Endoscopy pricing is one of the trickiest decisions gastroenterology practice owners face—wrong move, and you're either leaving thousands on the table or pricing yourself out of the market. Insurance reimbursement, facility costs, and patient out-of-pocket expectations all pull in different directions. Getting this right determines profitability and competitive position.
Understanding Reimbursement-Based Pricing
Medicare and major commercial insurers set the floor for your endoscopy fees. A diagnostic upper endoscopy (EGD) typically reimburses $200–$350 depending on your geographic location and whether your facility is hospital-owned or independent. Colonoscopies run $250–$400 for screening and $300–$500 for therapeutic procedures like polypectomy.
Check your local Medicare Fee Schedule (available on CMS.gov by specialty and zip code) to see what Medicare allows in your area. This is your baseline. Most commercial payers mirror Medicare rates or pay 120–140% of Medicare allowance. Request your actual contracted rates from your three largest payers—this takes 15 minutes and gives you real numbers instead of guesses.
Don't assume all procedures reimburse the same way. A simple diagnostic colonoscopy pays less than a colonoscopy with biopsy or removal of a 20mm polyp. Your billing team should document and code accurately to capture the right reimbursement level.
Private Pay Pricing Strategy
Private patients who don't use insurance—increasingly common for preventive screening and international patients—expect transparent, upfront pricing. This is where you have real margin opportunity.
Diagnostic colonoscopy without insurance typically ranges $1,200–$2,500 depending on your location (urban markets command higher prices) and facility reputation. Add $300–$600 if therapeutic intervention (polyp removal, biopsy) occurs. Diagnostic EGD runs $800–$1,800 for uninsured patients.
Price above the reinsurance minimum but below what hospital systems charge locally. Call three hospital endoscopy centers near you and ask their cash prices. If they're $2,000 for a screening colonoscopy and you're an independent practice with lower overhead, pricing at $1,400–$1,600 is defensible and profitable.
Offer payment plans. Many patients defer or cancel elective screening if they must pay $1,500 upfront. Offering 0% interest financing over 3–6 months through platforms like CareCredit can increase your private pay volume by 15–25%.
Building Your Fee Schedule
Create a simple spreadsheet listing your most common procedures with Medicare allowance, your expected commercial rate (usually 120–135% of Medicare), and your private pay rate.
Sample pricing structure:
- Diagnostic colonoscopy: Medicare $280 | Commercial $336–$378 | Private pay $1,400
- Colonoscopy with polypectomy: Medicare $400 | Commercial $480–$540 | Private pay $1,800
- Diagnostic EGD: Medicare $220 | Commercial $264–$297 | Private pay $1,000
- EGD with biopsy: Medicare $310 | Commercial $372–$418 | Private pay $1,300
Adjust the private pay tier annually based on local inflation and competitor moves. Review utilization quarterly—if your private pay volume is zero and colonoscopy demand is high, your price is likely too high.
Covering Your Costs
Don't price below your break-even point. Annual facility costs for an independent endoscopy suite include equipment maintenance ($8,000–$15,000/year), nursing staff ($200,000–$350,000 for 1.5 FTEs), anesthesia support ($30,000–$60,000/year), and supplies ($40–$80 per case). Processing a colonoscopy at less than $150–$200 in direct costs doesn't work.
Insurance reimbursement should cover fixed overhead. Private pay should generate profit margin.
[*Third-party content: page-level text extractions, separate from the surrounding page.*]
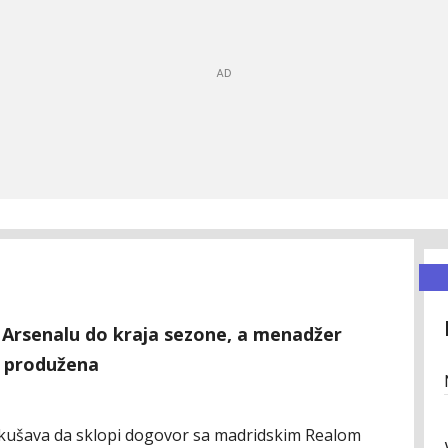
u Arsenalu do kraja sezone, a menadžer
ti produžena
okušava da sklopi dogovor sa madridskim Realom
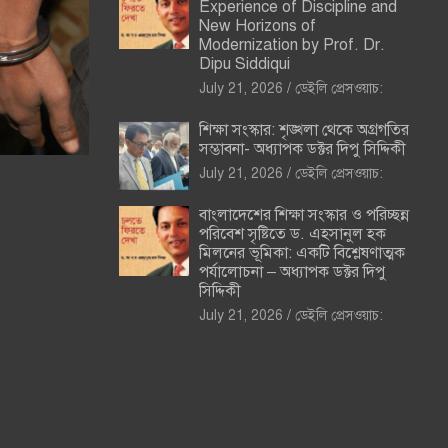
Experience of Discipline and
New Horizons of
Modernization by Prof. Dr.
Dipu Siddiqui
July 21, 2026
ডেইলি প্রেসওয়াচ:
শিক্ষা সংস্কার: শৃঙ্খলা থেকে অগ্রগতির
সম্ভাবনা- অধ্যাপক ডক্টর দিপু সিদ্দিকী
July 21, 2026
ডেইলি প্রেসওয়াচ:
বাংলাদেশের শিক্ষা সংস্কার ও পরিচ্ছন্ন
পরিবেশ সৃষ্টিতে ড. এহসানুল হক
মিলনের ভূমিকা: একটি বিশ্লেষণাত্মক
পর্যালোচনা – অধ্যাপক ডক্টর দিপু
সিদ্দিকী
July 21, 2026
ডেইলি প্রেসওয়াচ:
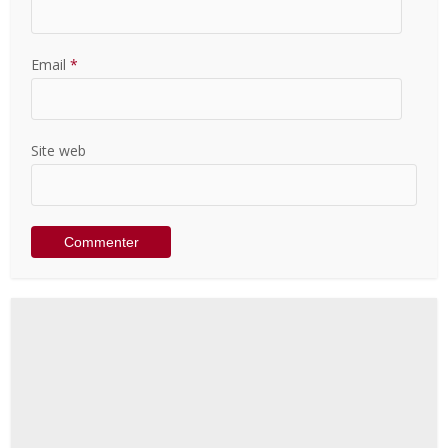
Email
*
Site web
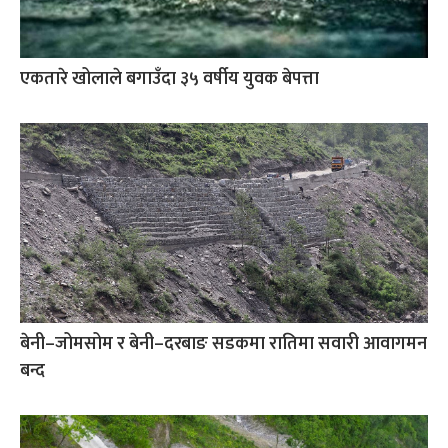
एकतारे खोलाले बगाउँदा ३५ वर्षीय युवक बेपत्ता
बेनी–जोमसोम र बेनी–दरबाङ सडकमा रातिमा सवारी आवागमन
बन्द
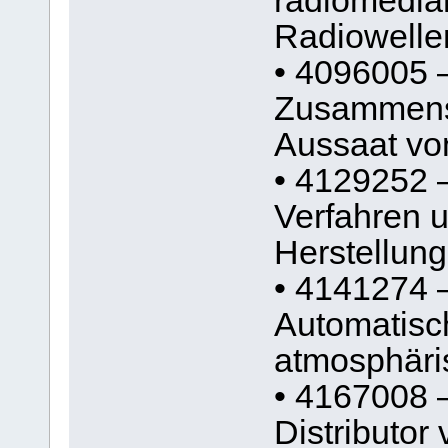
radiomedian
Radiowelle
• 4096005 –
Zusammense
Aussaat vo
• 4129252 
Verfahren 
Herstellung
• 4141274 
Automatisc
atmosphäri
• 4167008 
Distributor 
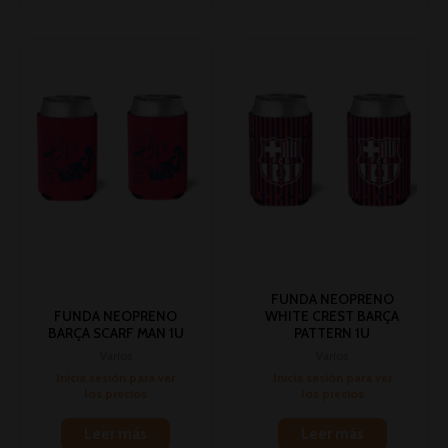
FUNDA NEOPRENO
FUNDA NEOPRENO
WHITE CREST BARÇA
BARÇA SCARF MAN 1U
PATTERN 1U
Varios
Varios
Inicia sesión para ver
Inicia sesión para ver
los precios
los precios
Leer más
Leer más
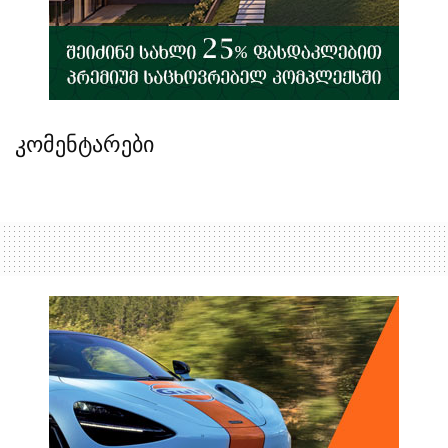
კომენტარები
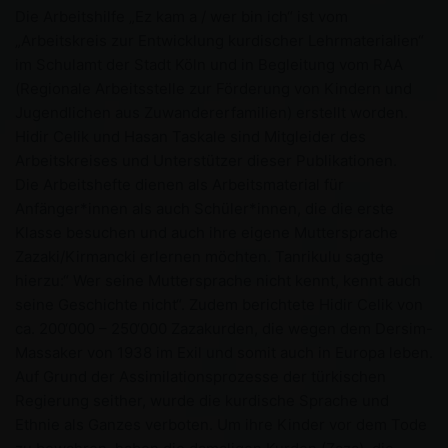
Die Arbeitshilfe „Ez kam a / wer bin ich“ ist vom
„Arbeitskreis zur Entwicklung kurdischer Lehrmaterialien“
im Schulamt der Stadt Köln und in Begleitung vom RAA
(Regionale Arbeitsstelle zur Förderung von Kindern und
Jugendlichen aus Zuwandererfamilien) erstellt worden.
Hidir Celik und Hasan Taskale sind Mitgleider des
Arbeitskreises und Unterstützer dieser Publikationen.
Die Arbeitshefte dienen als Arbeitsmaterial für
Anfänger*innen als auch Schüler*innen, die die erste
Klasse besuchen und auch ihre eigene Muttersprache
Zazaki/Kirmancki erlernen möchten. Tanrikulu sagte
hierzu:“ Wer seine Muttersprache nicht kennt, kennt auch
seine Geschichte nicht“. Zudem berichtete Hidir Celik von
ca. 200‘000 – 250‘000 Zazakurden, die wegen dem Dersim-
Massaker von 1938 im Exil und somit auch in Europa leben.
Auf Grund der Assimilationsprozesse der türkischen
Regierung seither, wurde die kurdische Sprache und
Ethnie als Ganzes verboten. Um ihre Kinder vor dem Tode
If your payer mix is 80% insurance and 20% private pay, you need insurance reimbursement to be solid or you won't stay in business.
Market Yourself Effectively
Transparent pricing builds trust. Display your private pay rates on your website and in patient education materials. Make it easy—"Preventive colonoscopy: $1,400. Includes consultation, procedure, pathology, and a detailed results letter."
List your endoscopy services on platforms like Mercoly where patients actively search for digestive health providers and can compare pricing, credentials, and availability. This visibility wins leads from uninsured patients and self-pay screening candidates in your area.
Frequently Asked Questions
Q: Should I match my hospital's endoscopy pricing to compete? No. Independent practices have 30–50% lower overhead than hospital systems, so you can price lower, deliver better margins, and still offer competitive rates. Undercut them by 15–20% on private pay to win market share.
Q: How often should I adjust my fee schedule? Review annual, or whenever your payer mix or costs change materially. Private pay rates can shift with inflation; Medicare rates typically change January 1 each year.
Q: What if my insurance reimbursement is too low to cover costs? Renegotiate with your largest payers every 2–3 years, increase private pay volume aggressively, or partner with a hospital network to access their better contracted rates.
Start with your Medicare baseline, set private pay at 4–5x that amount, and track monthly margins to refine from there.